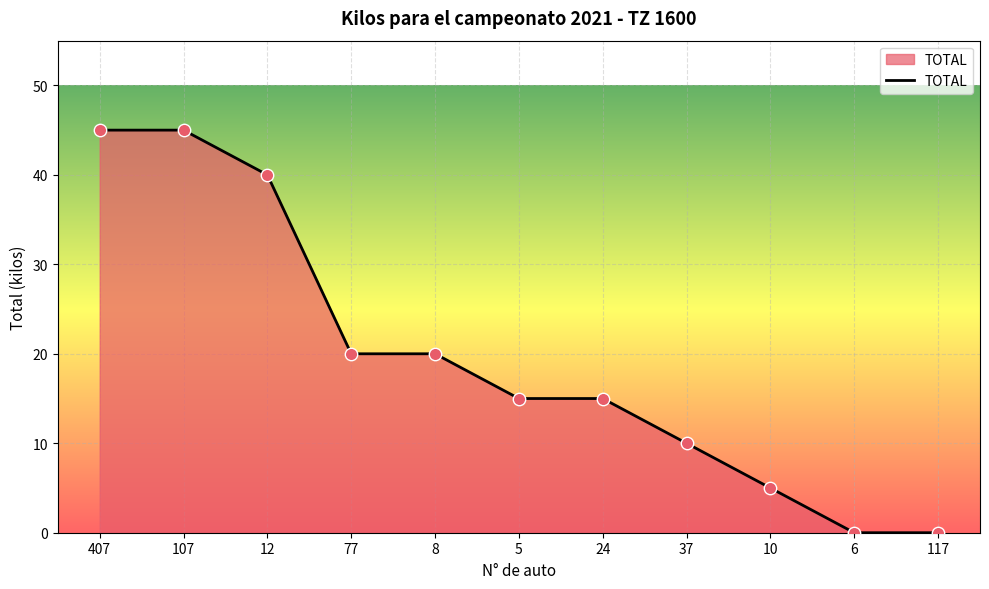

Which has a higher value, 407 or 8?

407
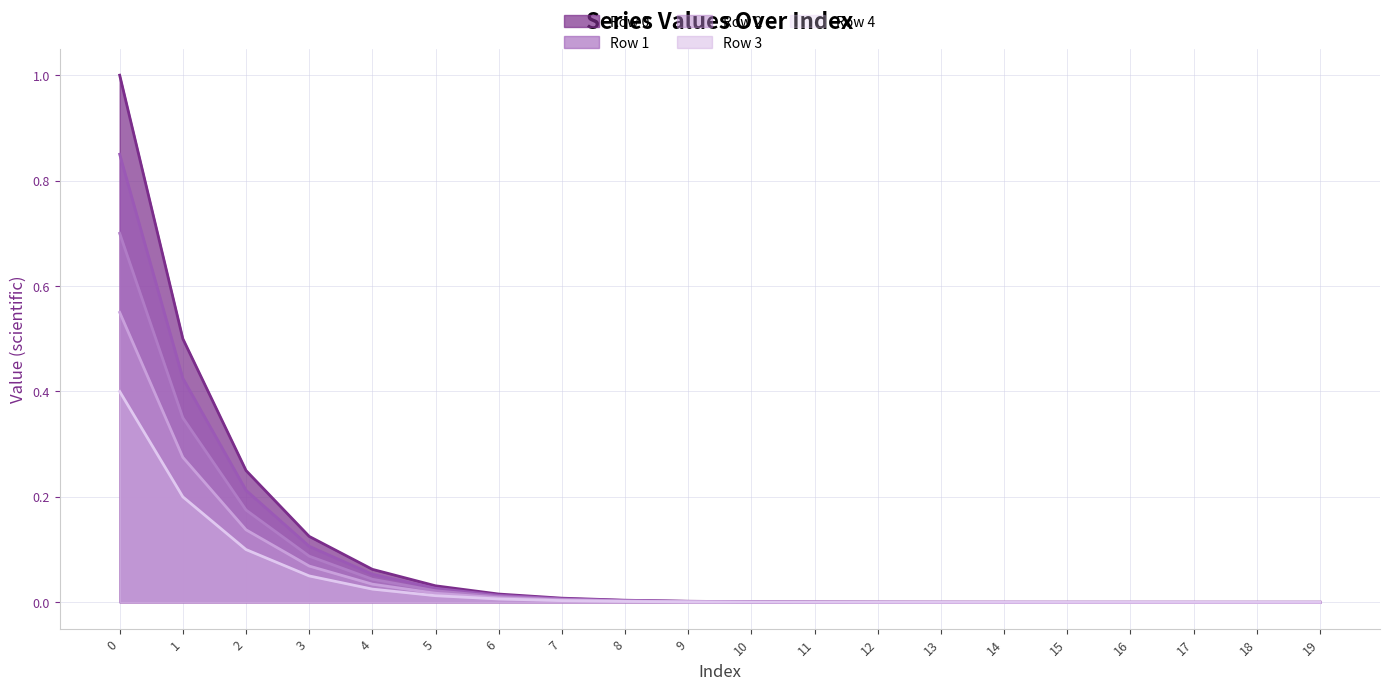

How many data points does each series have?

20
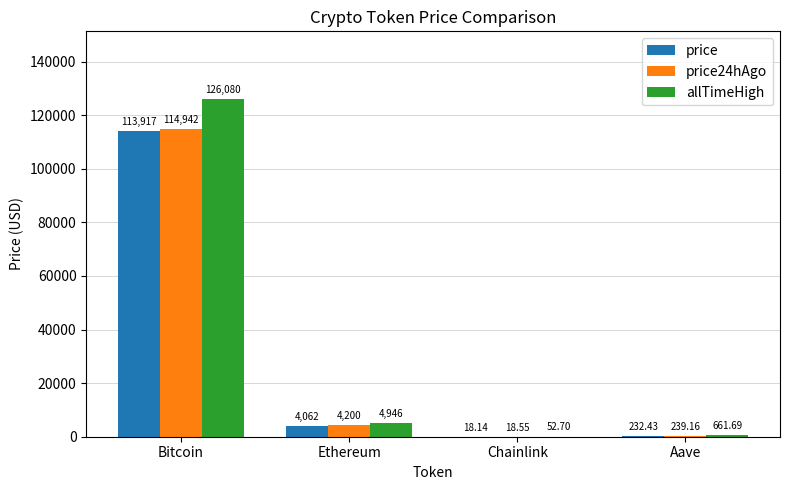

Is the value of price24hAgo at Chainlink greater than the value of price at Bitcoin?

No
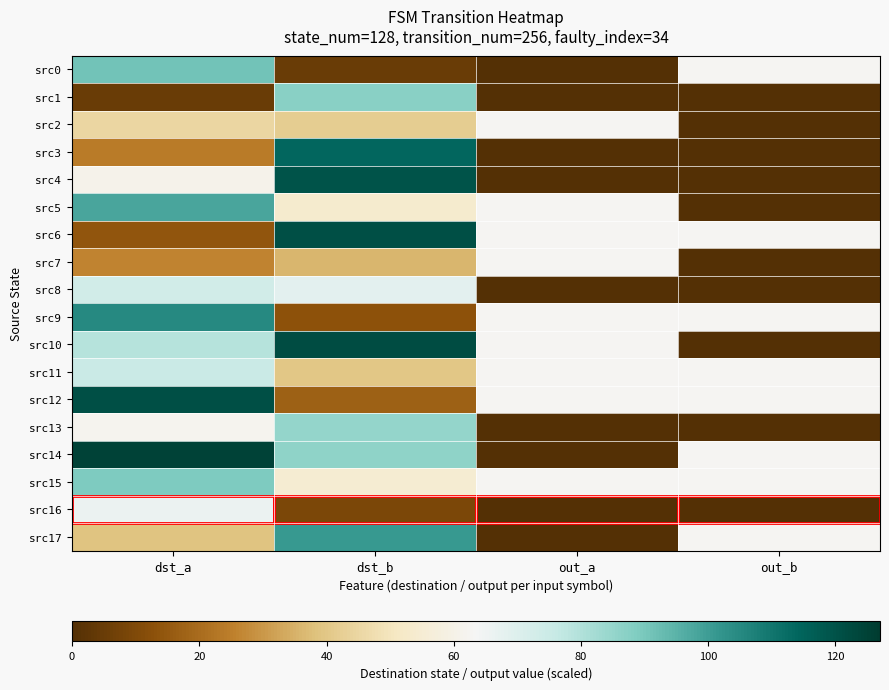

Reading right to left, list all the values displayed in this chart.

src0: out_b=63	out_a=0	dst_b=5	dst_a=91
src1: out_b=0	out_a=0	dst_b=87	dst_a=5
src2: out_b=0	out_a=63	dst_b=42	dst_a=45
src3: out_b=0	out_a=0	dst_b=114	dst_a=24
src4: out_b=0	out_a=0	dst_b=120	dst_a=61
src5: out_b=0	out_a=63	dst_b=54	dst_a=98
src6: out_b=63	out_a=63	dst_b=121	dst_a=14
src7: out_b=0	out_a=63	dst_b=36	dst_a=26
src8: out_b=0	out_a=0	dst_b=68	dst_a=73
src9: out_b=63	out_a=63	dst_b=13	dst_a=105
src10: out_b=0	out_a=63	dst_b=122	dst_a=79
src11: out_b=63	out_a=63	dst_b=40	dst_a=75
src12: out_b=63	out_a=63	dst_b=17	dst_a=121
src13: out_b=0	out_a=0	dst_b=85	dst_a=62
src14: out_b=63	out_a=0	dst_b=86	dst_a=125
src15: out_b=63	out_a=63	dst_b=55	dst_a=89
src16: out_b=0	out_a=0	dst_b=9	dst_a=66
src17: out_b=63	out_a=0	dst_b=101	dst_a=39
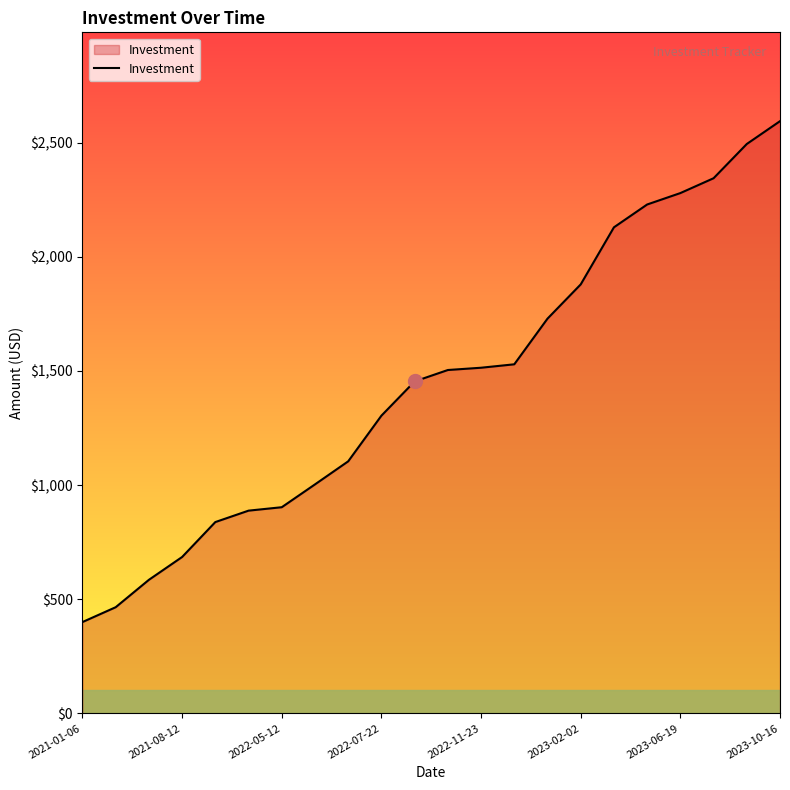

What is the difference between the maximum and minimum values?

2194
---
» **Assigned task**
Could you write out these lines again with "data points" replaced by "entries", keeping everything else the same and leaving out the pictures?

» **Solution for this exercise**
Which has a higher value, 407 or 8?

407

How many entries does each series have?

20

Is the value of price24hAgo at Chainlink greater than the value of price at Bitcoin?

No

Reading right to left, list all the values displayed in this chart.

src0: out_b=63	out_a=0	dst_b=5	dst_a=91
src1: out_b=0	out_a=0	dst_b=87	dst_a=5
src2: out_b=0	out_a=63	dst_b=42	dst_a=45
src3: out_b=0	out_a=0	dst_b=114	dst_a=24
src4: out_b=0	out_a=0	dst_b=120	dst_a=61
src5: out_b=0	out_a=63	dst_b=54	dst_a=98
src6: out_b=63	out_a=63	dst_b=121	dst_a=14
src7: out_b=0	out_a=63	dst_b=36	dst_a=26
src8: out_b=0	out_a=0	dst_b=68	dst_a=73
src9: out_b=63	out_a=63	dst_b=13	dst_a=105
src10: out_b=0	out_a=63	dst_b=122	dst_a=79
src11: out_b=63	out_a=63	dst_b=40	dst_a=75
src12: out_b=63	out_a=63	dst_b=17	dst_a=121
src13: out_b=0	out_a=0	dst_b=85	dst_a=62
src14: out_b=63	out_a=0	dst_b=86	dst_a=125
src15: out_b=63	out_a=63	dst_b=55	dst_a=89
src16: out_b=0	out_a=0	dst_b=9	dst_a=66
src17: out_b=63	out_a=0	dst_b=101	dst_a=39

What is the difference between the maximum and minimum values?

2194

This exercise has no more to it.